C’est ici que le bât blesse. La prise en charge des patients en soins sans consentement (10 % de
l’activité totale en psychiatrie, nécessite au contraire un renforcement des effectifs, la création de
chambres d’isolement et de services adaptés pour accueillir dans de bonnes conditions les patients.
Le tutorat en psychiatrie, comme la « consolidation des savoirs » qui ont été proposés ces trois
dernières années ne peuvent remplacer une formation initiale qui doit obligatoirement intégrer la
psychiatrie et la maladie mentale, ce qui n’est pas encore le cas.
Des moyens complémentaires sont tout autant nécessaire afin d’assurer la totalité de l’activité intra et
extra hospitalière.
Enfin, le tutorat en psychiatrie, ainsi que la « consolidation des savoirs », qui ont été proposés ces
trois dernières années ne peuvent remplacer une formation initiale qui doit obligatoirement intégrer la
psychiatrie et la maladie mentale, ce qui n’est pas encore le cas.

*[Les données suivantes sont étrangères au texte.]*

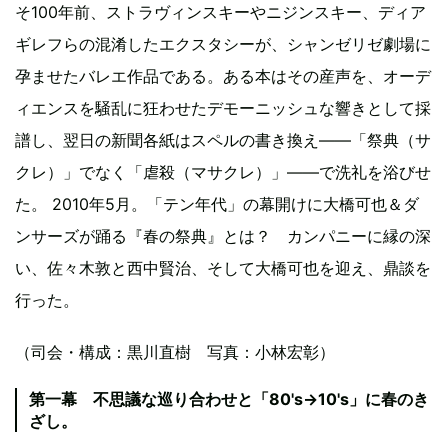
そ100年前、ストラヴィンスキーやニジンスキー、ディア
ギレフらの混淆したエクスタシーが、シャンゼリゼ劇場に
孕ませたバレエ作品である。ある本はその産声を、オーデ
ィエンスを騒乱に狂わせたデモーニッシュな響きとして採
譜し、翌日の新聞各紙はスペルの書き換え――「祭典（サ
クレ）」でなく「虐殺（マサクレ）」――で洗礼を浴びせ
た。 2010年5月。「テン年代」の幕開けに大橋可也＆ダ
ンサーズが踊る『春の祭典』とは？ カンパニーに縁の深
い、佐々木敦と西中賢治、そして大橋可也を迎え、鼎談を
行った。
（司会・構成：黒川直樹 写真：小林宏彰）
第一幕 不思議な巡り合わせと「80's→10's」に春のき
ざし。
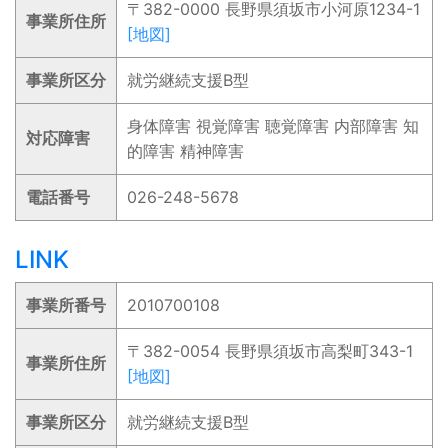
〒382-0000 長野県須坂市小河原1234-1
事業所住所
[地図]
事業所区分
就労継続支援B型
身体障害 視覚障害 聴覚障害 内部障害 知
対応障害
的障害 精神障害
電話番号
026-248-5678
LINK
事業所番号
2010700108
〒382-0054 長野県須坂市高梨町343-1
事業所住所
[地図]
事業所区分
就労継続支援B型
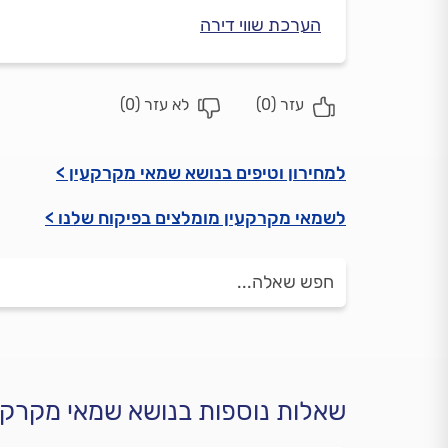
הערכת שווי דירה
עזר (
0
)
לא עזר (
0
)
למחירון וטיפים בנושא שמאי מקרקעין >
לשמאי מקרקעין מומלצים בפיקוח שלנו >
שאלות נוספות בנושא שמאי מקרקע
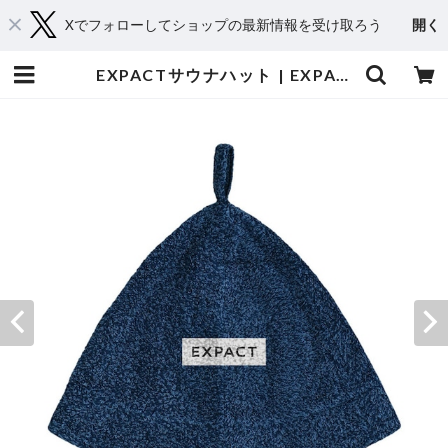
Xでフォローしてショップの最新情報を受け取ろう
開く
EXPACTサウナハット | EXPACT｜Raise Your Flag. Make an Impact.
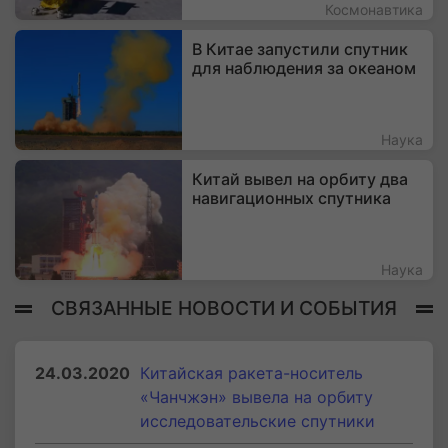
Космонавтика
В Китае запустили спутник
для наблюдения за океаном
Наука
Китай вывел на орбиту два
навигационных спутника
Наука
СВЯЗАННЫЕ НОВОСТИ И СОБЫТИЯ
24.03.2020
Китайская ракета-носитель
«Чанчжэн» вывела на орбиту
исследовательские спутники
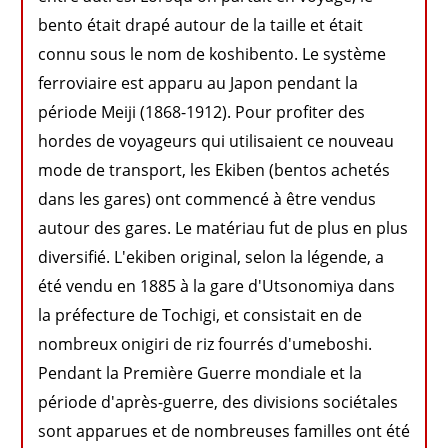
bento était drapé autour de la taille et était
connu sous le nom de koshibento. Le système
ferroviaire est apparu au Japon pendant la
période Meiji (1868-1912). Pour profiter des
hordes de voyageurs qui utilisaient ce nouveau
mode de transport, les Ekiben (bentos achetés
dans les gares) ont commencé à être vendus
autour des gares. Le matériau fut de plus en plus
diversifié. L'ekiben original, selon la légende, a
été vendu en 1885 à la gare d'Utsonomiya dans
la préfecture de Tochigi, et consistait en de
nombreux onigiri de riz fourrés d'umeboshi.
Pendant la Première Guerre mondiale et la
période d'après-guerre, des divisions sociétales
sont apparues et de nombreuses familles ont été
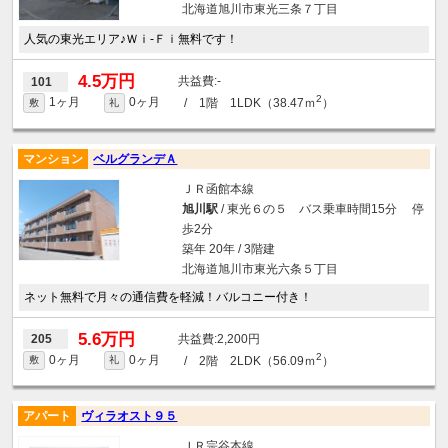
北海道旭川市東光三条７丁目
人気の東光エリア♪Ｗｉ-Ｆｉ無料です！
4.5万円
-
101
2
1ヶ月
0ヶ月
/ 1階 1LDK（38.47ｍ
）
敷
礼
マンション
ベルグランデＡ
ＪＲ函館本線
旭川駅
/ 東光６の５ バス乗車時間15分 停
歩2分
築年 20年 / 3階建
北海道旭川市東光六条５丁目
ネット無料で月々の通信費を軽減！バルコニー付き！
5.6万円
2,200円
205
2
0ヶ月
0ヶ月
/ 2階 2LDK（56.09ｍ
）
敷
礼
アパート
ヴィラオスト９５
ＪＲ宗谷本線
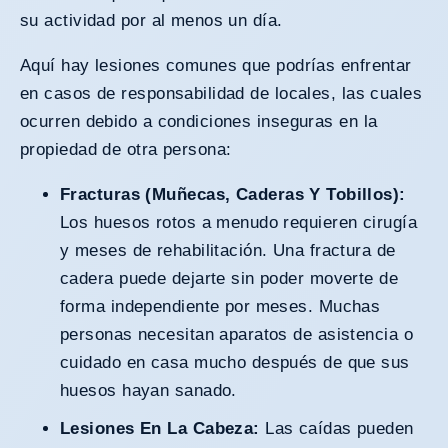
su actividad por al menos un día.
Aquí hay lesiones comunes que podrías enfrentar
en casos de responsabilidad de locales, las cuales
ocurren debido a condiciones inseguras en la
propiedad de otra persona:
Fracturas (Muñecas, Caderas Y Tobillos):
Los huesos rotos a menudo requieren cirugía
y meses de rehabilitación. Una fractura de
cadera puede dejarte sin poder moverte de
forma independiente por meses. Muchas
personas necesitan aparatos de asistencia o
cuidado en casa mucho después de que sus
huesos hayan sanado.
Lesiones En La Cabeza:
Las caídas pueden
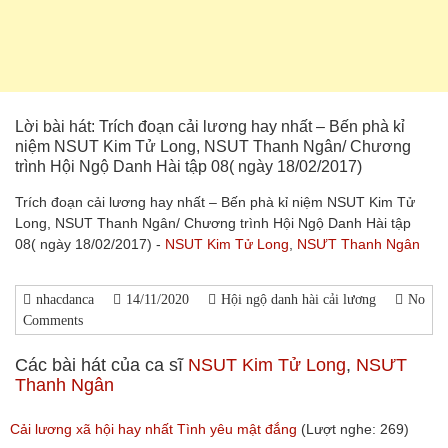
Lời bài hát: Trích đoạn cải lương hay nhất – Bến phà kỉ
niệm NSUT Kim Tử Long, NSUT Thanh Ngân/ Chương
trình Hội Ngộ Danh Hài tập 08( ngày 18/02/2017)
Trích đoạn cải lương hay nhất – Bến phà kỉ niệm NSUT Kim Tử
Long, NSUT Thanh Ngân/ Chương trình Hội Ngộ Danh Hài tập
08( ngày 18/02/2017) -
NSUT Kim Tử Long
,
NSƯT Thanh Ngân
nhacdanca
14/11/2020
Hội ngộ danh hài cải lương
No
Comments
Các bài hát của ca sĩ
NSUT Kim Tử Long
,
NSƯT
Thanh Ngân
Cải lương xã hội hay nhất Tình yêu mật đắng
(Lượt nghe: 269)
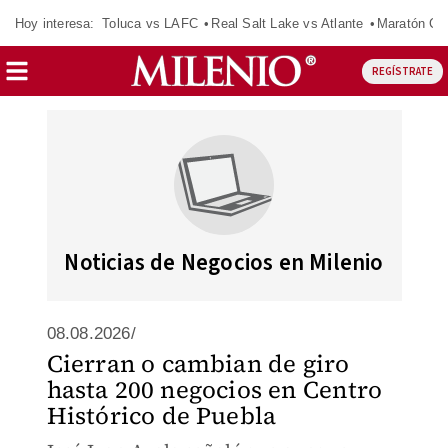
Hoy interesa:
Toluca vs LAFC
Real Salt Lake vs Atlante
Maratón C
REGÍSTRATE
Noticias de Negocios en Milenio
08.08.2026/
Cierran o cambian de giro
hasta 200 negocios en Centro
Histórico de Puebla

C’est le mandat que la Fédération a développé régulièrement lors des rencontres avec le ministère.
DERNIERE MINUTE
Modalités de garde, d’escortes et de transport des détenus
Concernant une autre revendication de FO relative à la question des transports et des escortes, nous
venons de prendre connaissance de la publication, au journal officiel du 19.05.10, du décret n° 2010-
507 du 18 mai qui fixe les modalités de garde, d’escortes et de transport des détenus hospitalisés en
unité spécialement aménagé.
Pour autant, nous attendons toujours le texte qui viendra préciser les conditions de transport pour les
autres personnes hospitalisées d’office entre le lieu où elles se trouvent au moment de la décision
d’hospitalisation et l’établissement d’accueil. Un cadrage national est souhaitable, compte tenu des
modalités d’application de transport très différentes d’un département à l’autre.
UHSA
La première unité hospitalière spécialement aménagée (UHSA) du centre hospitalier du Vinatier de
Bron, a ouvert le mardi 18 mai.
Le principe de créations d'UHSA pour détenus a été prévu par la loi du 9 septembre 2002. Un
programme de 17 unités totalisant 705 lits a été arrêté. Huit autres UHSA doivent ouvrir d'ici fin 2012,
dont deux au second semestre 2011 (40 lits au Centre psychothérapique de Laxou près de Nancy, et
40 lits au CH Gérard Marchant de Toulouse).